Cooperative Institute for Research in Environmental Sciences

Earth Lab EDS Seminar: Min-Gon Chung

Tuesday March 5 2024 @ 11:00 am
to 11:50 am

March

5

Tue

2024

11:00 am - 11:50 amMST

Event Type
Seminar
Availability

Open to Public

Audience
  • CIRES employees
  • CIRES families
  • CU Boulder employees
  • General Public
  • NOAA employees
  • Science collaborators
  • Location
    SEEC S372A & B (VizStudio)
    Host
    Earth Lab, ESIIL

    Title: Nature-based solutions for sustainable ecosystem services management
    Speaker: Min-Gon Chung, ESIIL

    Abstract:  Under increased anthropogenic pressures, nature-based solutions become crucial for sustainably providing environmental and socioeconomic benefits. Nature-based solutions exist everywhere in various forms such as protected areas and urban green space, yet little research has examined how existing nature-based solutions provide multi-benefits of ecosystem services beyond their initial objectives. To address this knowledge gap, I use open-source interdisciplinary datasets and leverage integrative data-driven methodologies along with systems modeling. My presentation will explore the diverse roles of existing nature-based solutions in sustaining essential ecosystem services and how these changes affect human systems from global to local levels: 1) natural infrastructure in sustaining global urban freshwater ecosystem services, 2) sustaining water diversion during severe droughts in California, 3) sustainable nature-based solutions for carbon mitigation in western forests, 4) valuation of forest-management and wildfire disturbance on water and carbon fluxes in mountain headwaters. Additionally, I will outline my research plan within ESIIL, integrating environmental data science to enhance science-based information for sustainable management strategies across multiple scales.

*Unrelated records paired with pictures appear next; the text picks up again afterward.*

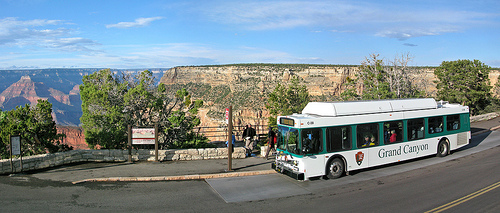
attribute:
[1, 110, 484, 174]
wall — low, stone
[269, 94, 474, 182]
bus — white, stopped, large, white and green, green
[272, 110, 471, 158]
trim — green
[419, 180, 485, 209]
double line — yellow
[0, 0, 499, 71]
sky — blue 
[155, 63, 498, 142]
plateau — light brown 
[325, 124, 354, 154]
window — large , wide 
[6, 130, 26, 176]
sign — small , wooden 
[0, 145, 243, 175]
wall — stone , short , rock 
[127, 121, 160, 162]
sign — wooden , large 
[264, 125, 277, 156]
man — walking 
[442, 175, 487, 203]
lines — yellow, double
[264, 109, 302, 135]
window — digital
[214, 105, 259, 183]
pole — wooden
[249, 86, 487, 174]
bus — white, green, tour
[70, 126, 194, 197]
wall — stone, short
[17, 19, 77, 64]
sky — blue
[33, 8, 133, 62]
clouds — whispy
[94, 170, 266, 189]
curb — concrete, road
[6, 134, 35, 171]
sign — white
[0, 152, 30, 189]
poles — wooden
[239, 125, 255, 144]
jacket — black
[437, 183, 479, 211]
lines — yellow, painted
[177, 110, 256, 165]
barrier — protective metal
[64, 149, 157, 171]
wall — light colored, rock, retaining wall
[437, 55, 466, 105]
tree — large, green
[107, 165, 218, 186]
curb — yellow, fading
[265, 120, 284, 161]
sleeves — red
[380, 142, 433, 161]
grand canyon — large view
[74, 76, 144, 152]
tree — green roadside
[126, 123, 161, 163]
poles — wood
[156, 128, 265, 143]
fence — metal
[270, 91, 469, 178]
bus — white, green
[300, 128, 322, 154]
window — green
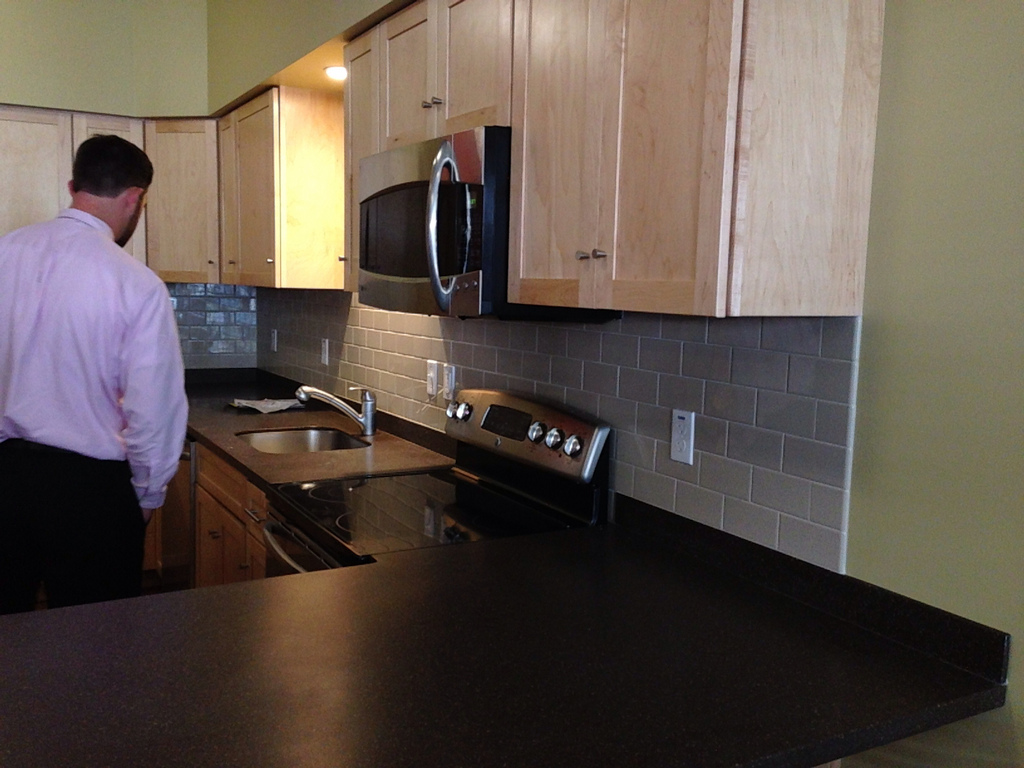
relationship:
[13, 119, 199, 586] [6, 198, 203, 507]
man in shirt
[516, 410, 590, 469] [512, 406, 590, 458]
knobs in row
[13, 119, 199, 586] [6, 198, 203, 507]
man wears shirt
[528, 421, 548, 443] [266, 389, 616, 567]
knobs on oven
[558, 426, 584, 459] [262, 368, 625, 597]
knob on stove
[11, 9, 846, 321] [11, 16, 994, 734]
cabinets in kitchen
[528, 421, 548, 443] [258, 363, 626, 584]
knobs on oven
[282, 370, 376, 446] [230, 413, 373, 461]
faucet on sink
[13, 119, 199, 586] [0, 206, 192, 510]
man wearing shirt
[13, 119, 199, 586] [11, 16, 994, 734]
man standing in kitchen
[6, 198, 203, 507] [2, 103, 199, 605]
shirt of man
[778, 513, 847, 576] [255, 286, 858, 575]
tile covering backsplash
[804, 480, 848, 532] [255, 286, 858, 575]
tile covering backsplash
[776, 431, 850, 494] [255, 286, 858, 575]
tile covering backsplash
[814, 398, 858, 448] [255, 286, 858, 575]
tile covering backsplash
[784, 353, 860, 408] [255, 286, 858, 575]
tile covering backsplash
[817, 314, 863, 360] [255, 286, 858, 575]
tile covering backsplash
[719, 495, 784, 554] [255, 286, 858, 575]
tile covering backsplash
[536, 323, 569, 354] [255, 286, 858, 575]
tile covering backsplash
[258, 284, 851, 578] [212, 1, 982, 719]
tile on wall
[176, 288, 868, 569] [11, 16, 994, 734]
backsplash in kitchen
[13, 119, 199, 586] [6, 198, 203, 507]
man has shirt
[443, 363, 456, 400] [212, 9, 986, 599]
switch on wall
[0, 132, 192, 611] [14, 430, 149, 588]
man has pants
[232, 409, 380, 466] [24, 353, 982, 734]
sink built into a countertop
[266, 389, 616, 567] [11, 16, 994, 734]
oven in a kitchen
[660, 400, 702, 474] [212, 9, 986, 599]
outlet in a wall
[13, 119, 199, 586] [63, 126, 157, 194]
man with hair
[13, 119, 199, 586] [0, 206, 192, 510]
man in shirt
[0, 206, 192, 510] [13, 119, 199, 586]
shirt on man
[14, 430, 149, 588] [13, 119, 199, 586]
pants on man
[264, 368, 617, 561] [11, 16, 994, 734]
oven in kitchen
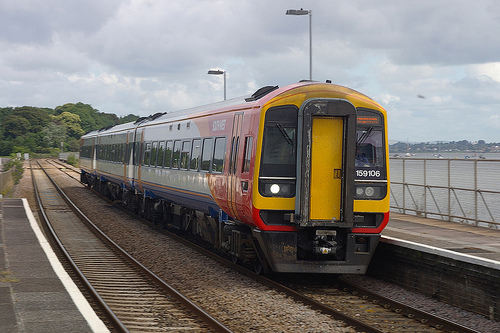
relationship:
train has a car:
[80, 78, 392, 275] [132, 78, 391, 281]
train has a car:
[80, 78, 392, 275] [92, 113, 138, 214]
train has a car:
[80, 78, 392, 275] [78, 126, 97, 195]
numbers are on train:
[355, 169, 382, 177] [80, 78, 392, 275]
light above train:
[283, 7, 308, 17] [80, 78, 392, 275]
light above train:
[205, 68, 225, 76] [80, 78, 392, 275]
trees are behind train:
[0, 101, 166, 157] [80, 78, 392, 275]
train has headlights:
[80, 78, 392, 275] [269, 185, 375, 198]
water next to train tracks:
[386, 151, 498, 229] [28, 155, 477, 331]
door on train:
[308, 116, 343, 223] [80, 78, 392, 275]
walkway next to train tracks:
[381, 206, 498, 266] [28, 155, 477, 331]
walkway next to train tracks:
[2, 196, 113, 331] [28, 155, 477, 331]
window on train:
[143, 120, 385, 174] [80, 78, 392, 275]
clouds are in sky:
[1, 2, 498, 144] [1, 1, 499, 145]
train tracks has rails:
[28, 155, 477, 331] [26, 155, 477, 333]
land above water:
[388, 142, 497, 152] [386, 151, 498, 229]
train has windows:
[80, 78, 392, 275] [142, 133, 254, 175]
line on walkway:
[378, 233, 499, 267] [381, 206, 498, 266]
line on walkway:
[19, 197, 109, 332] [2, 196, 113, 331]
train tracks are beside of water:
[28, 155, 477, 331] [386, 151, 498, 229]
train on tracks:
[80, 78, 392, 275] [45, 153, 486, 331]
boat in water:
[476, 153, 484, 160] [386, 151, 498, 229]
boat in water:
[460, 155, 472, 161] [386, 151, 498, 229]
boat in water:
[428, 153, 445, 160] [386, 151, 498, 229]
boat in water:
[401, 151, 417, 158] [386, 151, 498, 229]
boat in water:
[391, 151, 401, 160] [386, 151, 498, 229]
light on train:
[267, 182, 281, 196] [80, 78, 392, 275]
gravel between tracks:
[37, 157, 359, 332] [45, 153, 486, 331]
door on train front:
[308, 116, 343, 223] [252, 81, 392, 280]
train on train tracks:
[80, 78, 392, 275] [28, 155, 477, 331]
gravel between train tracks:
[37, 157, 359, 332] [28, 155, 477, 331]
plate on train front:
[253, 231, 382, 275] [252, 81, 392, 280]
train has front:
[80, 78, 392, 275] [252, 81, 392, 280]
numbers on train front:
[355, 169, 382, 177] [252, 81, 392, 280]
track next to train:
[28, 156, 234, 331] [80, 78, 392, 275]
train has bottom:
[80, 78, 392, 275] [75, 169, 255, 261]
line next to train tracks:
[378, 233, 499, 267] [28, 155, 477, 331]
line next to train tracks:
[19, 197, 109, 332] [28, 155, 477, 331]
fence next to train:
[391, 158, 498, 230] [80, 78, 392, 275]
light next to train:
[283, 7, 308, 17] [80, 78, 392, 275]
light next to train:
[205, 68, 225, 76] [80, 78, 392, 275]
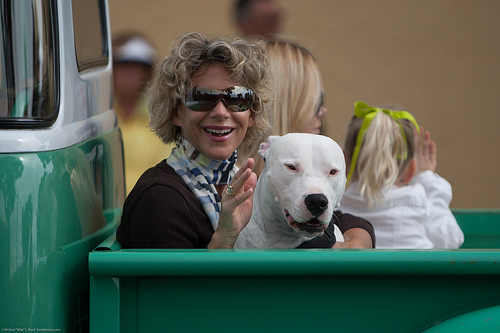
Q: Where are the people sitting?
A: Truck.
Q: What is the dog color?
A: White.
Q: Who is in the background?
A: Male.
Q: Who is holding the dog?
A: Female.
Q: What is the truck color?
A: Turqouise.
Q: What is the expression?
A: Smiling.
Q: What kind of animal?
A: Dog.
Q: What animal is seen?
A: A white dog.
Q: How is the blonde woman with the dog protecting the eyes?
A: With sunglasses.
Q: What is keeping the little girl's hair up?
A: A yellow ribbon in a bow.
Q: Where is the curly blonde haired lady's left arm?
A: Wrapped around the dog.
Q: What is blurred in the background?
A: Two people standing.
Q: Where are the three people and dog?
A: Sitting in the bed of a truck.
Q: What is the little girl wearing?
A: A white jacket.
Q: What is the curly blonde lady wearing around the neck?
A: A scarf.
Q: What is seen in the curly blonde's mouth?
A: White teeth.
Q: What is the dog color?
A: White.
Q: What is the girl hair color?
A: Blonde.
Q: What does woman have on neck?
A: Scarf.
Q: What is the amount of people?
A: Three people.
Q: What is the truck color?
A: Green.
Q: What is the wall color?
A: Brown.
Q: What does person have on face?
A: Glasses.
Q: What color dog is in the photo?
A: White.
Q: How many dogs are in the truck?
A: One.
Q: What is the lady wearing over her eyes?
A: Sunglasses.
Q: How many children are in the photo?
A: One.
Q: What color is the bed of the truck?
A: Green.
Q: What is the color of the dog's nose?
A: Black.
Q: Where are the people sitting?
A: The bed of a truck.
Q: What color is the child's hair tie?
A: Yellow.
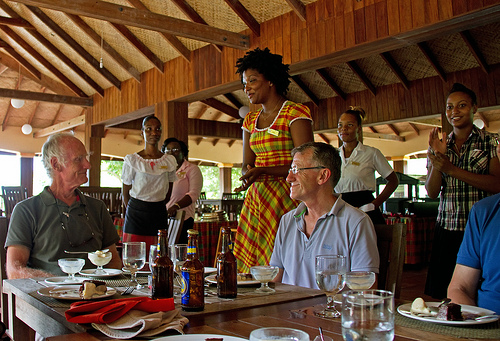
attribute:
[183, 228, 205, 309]
bottle — brown, glass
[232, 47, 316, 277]
waitress — colorful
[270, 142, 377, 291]
man — sitting, smiling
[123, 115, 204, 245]
people — standing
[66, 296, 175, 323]
napkin — red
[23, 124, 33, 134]
light — off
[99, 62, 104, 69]
light — hanging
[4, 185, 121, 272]
shirt — gray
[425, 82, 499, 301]
woman — clapping, smiling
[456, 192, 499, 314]
shirt — blue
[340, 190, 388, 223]
apron — black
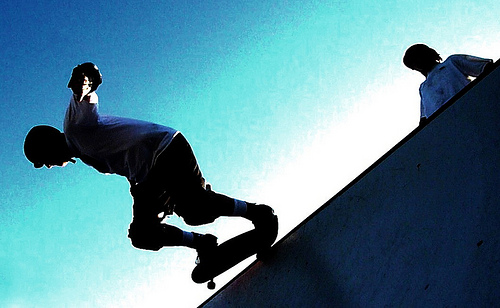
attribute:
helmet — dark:
[15, 111, 65, 173]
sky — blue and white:
[3, 0, 406, 121]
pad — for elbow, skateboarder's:
[45, 57, 116, 98]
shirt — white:
[410, 53, 471, 118]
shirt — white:
[414, 49, 481, 115]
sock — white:
[233, 195, 248, 217]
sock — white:
[179, 228, 194, 245]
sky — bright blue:
[13, 3, 488, 40]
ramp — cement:
[238, 139, 496, 307]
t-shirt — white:
[62, 109, 169, 172]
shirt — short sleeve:
[63, 100, 177, 192]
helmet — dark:
[22, 117, 72, 172]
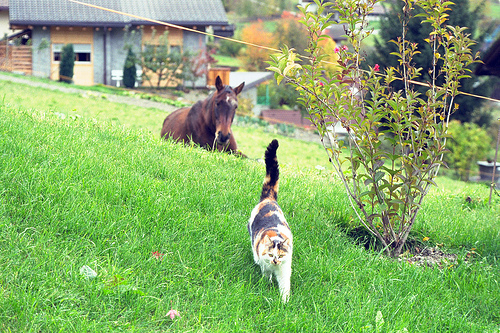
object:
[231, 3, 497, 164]
blurry trees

    Speaker Bio: Min-Gon Chung is a postdoctoral associate at the Environmental Data Science Innovation & Inclusion Lab at the University of Colorado Boulder. He is an environmental and sustainability researcher using systems modeling to address the complex issues of coupled human and natural systems. His research investigates how anthropogenic environmental changes interact with ecosystem service flows, management policies, and human demands within and across human and natural systems. Currently, he examines the effects of natural land management on water-carbon coupling and subsequent water-food-energy systems across the western US. This research helps develop sustainable management strategies to promote equitable distribution of essential ecosystem services to diverse stakeholders under a changing climate.